Hawa nafsu dalam menjalankan ketaatan sangat samar. Tidak nampak dalam perbuatan para hamba. Sebab begitu halusnya ditutupi pula dengan perbuatan taat. Sehingga yang nampak itu adalah ibadah.
Hawa nafsu telah tertutup oleh sikap ibadah seorang hamba. Berhati - hati dalam ibadah diperlukan kemampuan ekstra untuk mcmll kebersihan ibadah para hamba. Sebab benar-benar sifat riya' itu sangat halus. Oleh karena itu riya' dikategorikan dalam syirik hafi (ringan). Syirik seperti ini diungkap oleh Nabi saw. karena halusnya di ibaratkan seperti semut hitam yang menjalar di atas batu hitam, di malam kelam.
Kehendak-kehendak dalam ibadah, kadang-kadang nampaknya baik dan saleh, karena dikerjakan bersamaan dengan ibadah. padahal kehendak-kehendak tersebut telah menodai bahkan mengotori ibadah si hamba. Ibarat setetes tinta yang jatuh melekat di atas baju putih seseorang. Noda tinta itu sangat kecil sehingga tidak nampak, ,apabila tidak dilihat dengan teliti, akan tetapi telah mengotori baju putih si hamba. Noda tinta itu dapat juga membesar dan merambat kebagian lain, apabila tidak hati-hati membersihkannya. Begitu pula ibarat noda syirik hafi yang melekat dalam ibadah seorang hamba.
Ketika menjalankan ketaatan hendaklah berhati-hati, terutama dalam ibadah yang langsung dengan Allah, seperti salat, puasa, dan semua yang tercantum dalam rukun Islam yang lima.
Demikian juga dalam ibadah muamalah, seperti sedekah, infaq, hadiah dan lain sebagainya yang berhubungan antara seorang hamba dengan hamba lainnya.
Hendaknya cepat membedakan, adalah suatu ibadah dilaksanakan untuk mendekatkan diri kepada Allah, atau untuk mendekatkan diri kepada manusia, atau hanya untuk kepuasan tertentu bagi diri si hamba. Sesungguhnya semua ibadah itu terikat dengan niat si hamba. Karena niat itulah yang akan menentukan benar atau salah, diterima atau ditolak suatu ibadah. Oleh karena itu bagi seorang hamba niat perlu diluruskan dan diperbaharui setiap saat.

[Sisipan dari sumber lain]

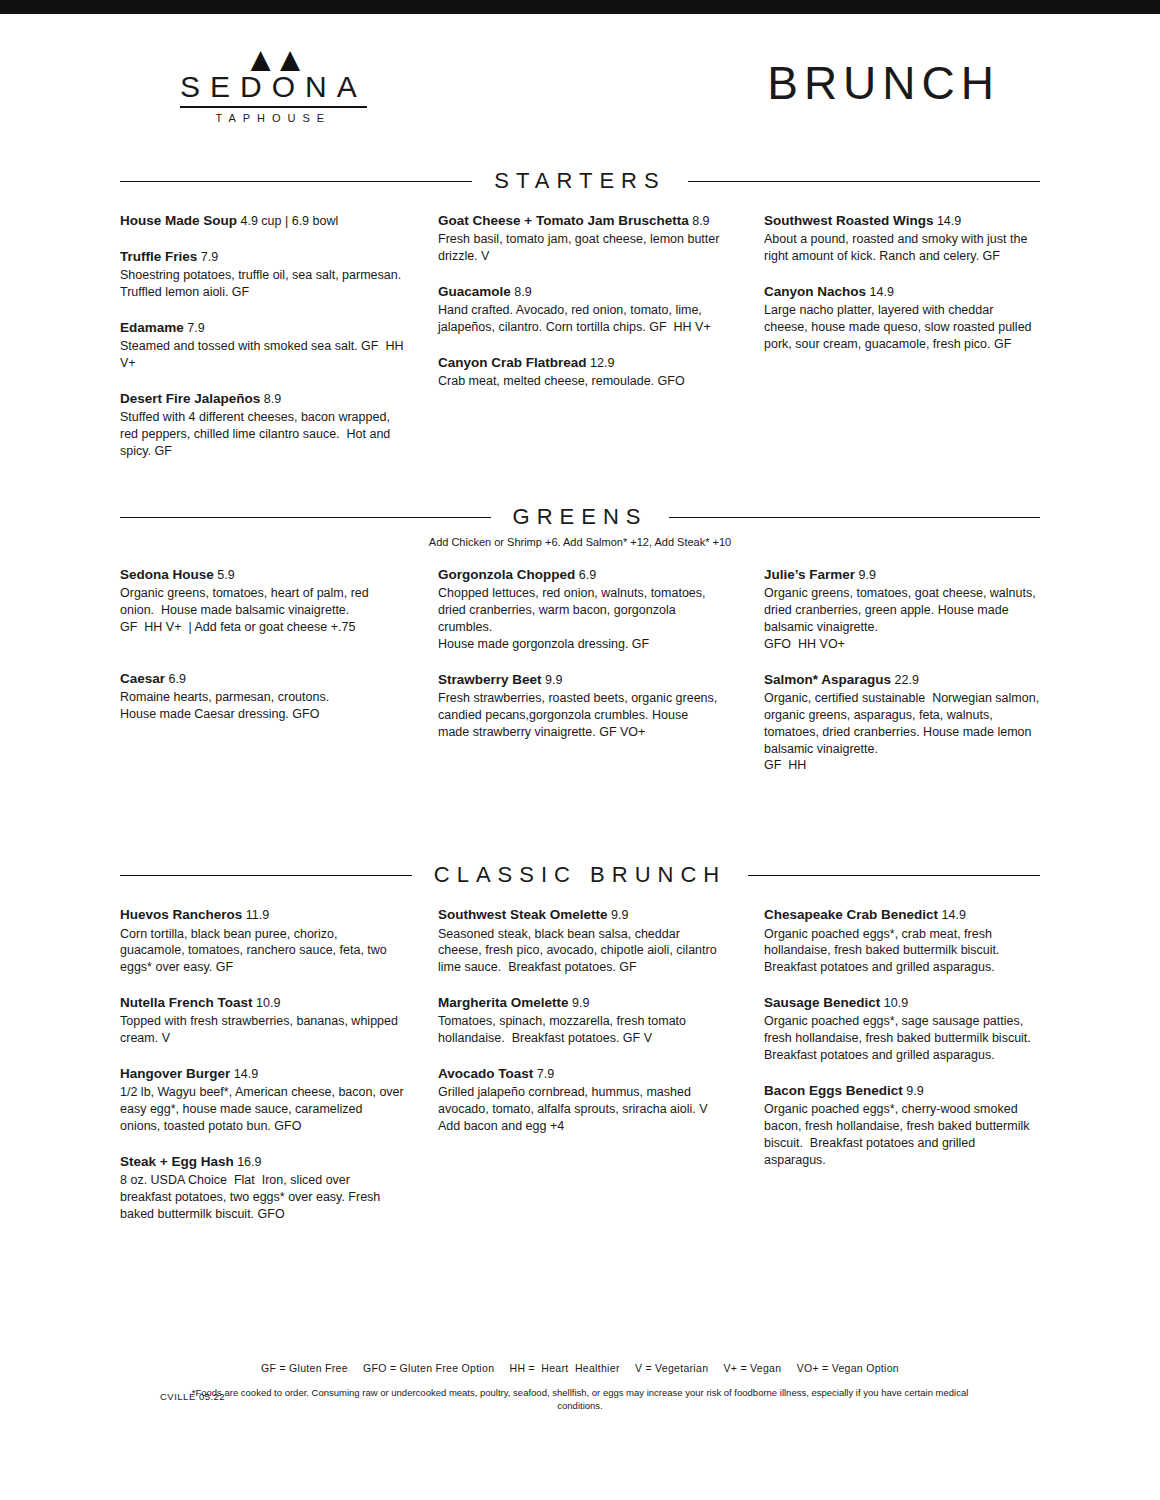▲▲ SEDONA TAPHOUSE
BRUNCH
STARTERS
House Made Soup 4.9 cup | 6.9 bowl
Truffle Fries 7.9 Shoestring potatoes, truffle oil, sea salt, parmesan. Truffled lemon aioli. GF
Edamame 7.9 Steamed and tossed with smoked sea salt. GF HH V+
Desert Fire Jalapeños 8.9 Stuffed with 4 different cheeses, bacon wrapped, red peppers, chilled lime cilantro sauce. Hot and spicy. GF
Goat Cheese + Tomato Jam Bruschetta 8.9 Fresh basil, tomato jam, goat cheese, lemon butter drizzle. V
Guacamole 8.9 Hand crafted. Avocado, red onion, tomato, lime, jalapeños, cilantro. Corn tortilla chips. GF HH V+
Canyon Crab Flatbread 12.9 Crab meat, melted cheese, remoulade. GFO
Southwest Roasted Wings 14.9 About a pound, roasted and smoky with just the right amount of kick. Ranch and celery. GF
Canyon Nachos 14.9 Large nacho platter, layered with cheddar cheese, house made queso, slow roasted pulled pork, sour cream, guacamole, fresh pico. GF
GREENS
Add Chicken or Shrimp +6. Add Salmon* +12, Add Steak* +10
Sedona House 5.9 Organic greens, tomatoes, heart of palm, red onion. House made balsamic vinaigrette.
GF HH V+ | Add feta or goat cheese +.75
Caesar 6.9 Romaine hearts, parmesan, croutons.
House made Caesar dressing. GFO
Gorgonzola Chopped 6.9 Chopped lettuces, red onion, walnuts, tomatoes, dried cranberries, warm bacon, gorgonzola crumbles.
House made gorgonzola dressing. GF
Strawberry Beet 9.9 Fresh strawberries, roasted beets, organic greens, candied pecans,gorgonzola crumbles. House made strawberry vinaigrette. GF VO+
Julie’s Farmer 9.9 Organic greens, tomatoes, goat cheese, walnuts, dried cranberries, green apple. House made balsamic vinaigrette.
GFO HH VO+
Salmon* Asparagus 22.9 Organic, certified sustainable Norwegian salmon, organic greens, asparagus, feta, walnuts, tomatoes, dried cranberries. House made lemon balsamic vinaigrette.
GF HH
CLASSIC BRUNCH
Huevos Rancheros 11.9 Corn tortilla, black bean puree, chorizo, guacamole, tomatoes, ranchero sauce, feta, two eggs* over easy. GF
Nutella French Toast 10.9 Topped with fresh strawberries, bananas, whipped cream. V
Hangover Burger 14.9 1/2 lb, Wagyu beef*, American cheese, bacon, over easy egg*, house made sauce, caramelized onions, toasted potato bun. GFO
Steak + Egg Hash 16.9 8 oz. USDA Choice Flat Iron, sliced over breakfast potatoes, two eggs* over easy. Fresh baked buttermilk biscuit. GFO
Southwest Steak Omelette 9.9 Seasoned steak, black bean salsa, cheddar cheese, fresh pico, avocado, chipotle aioli, cilantro lime sauce. Breakfast potatoes. GF
Margherita Omelette 9.9 Tomatoes, spinach, mozzarella, fresh tomato hollandaise. Breakfast potatoes. GF V
Avocado Toast 7.9 Grilled jalapeño cornbread, hummus, mashed avocado, tomato, alfalfa sprouts, sriracha aioli. V
Add bacon and egg +4
Chesapeake Crab Benedict 14.9 Organic poached eggs*, crab meat, fresh hollandaise, fresh baked buttermilk biscuit. Breakfast potatoes and grilled asparagus.
Sausage Benedict 10.9 Organic poached eggs*, sage sausage patties, fresh hollandaise, fresh baked buttermilk biscuit. Breakfast potatoes and grilled asparagus.
Bacon Eggs Benedict 9.9 Organic poached eggs*, cherry-wood smoked bacon, fresh hollandaise, fresh baked buttermilk biscuit. Breakfast potatoes and grilled asparagus.
GF = Gluten Free GFO = Gluten Free Option HH = Heart Healthier V = Vegetarian V+ = Vegan VO+ = Vegan Option
*Foods are cooked to order. Consuming raw or undercooked meats, poultry, seafood, shellfish, or eggs may increase your risk of foodborne illness, especially if you have certain medical conditions.
CVILLE 05.22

Membersihkan dan memperbaharui niat membahayakan agar ibadah kita terhindar dari noda syirik yang sangat membahayakan dan merugikan hamba-hamba Allah, karena ibadah menjadi rusak dan sia-sia. Para Ulama salaf mengingatkan pula, "Kerap kali amal yang kecil berubah menjadi amal yang besar karena keutamaan dan kebaikan niatnya, dan kadang-kadang amalan yang besar menjadi kecil karena salah memasang niat."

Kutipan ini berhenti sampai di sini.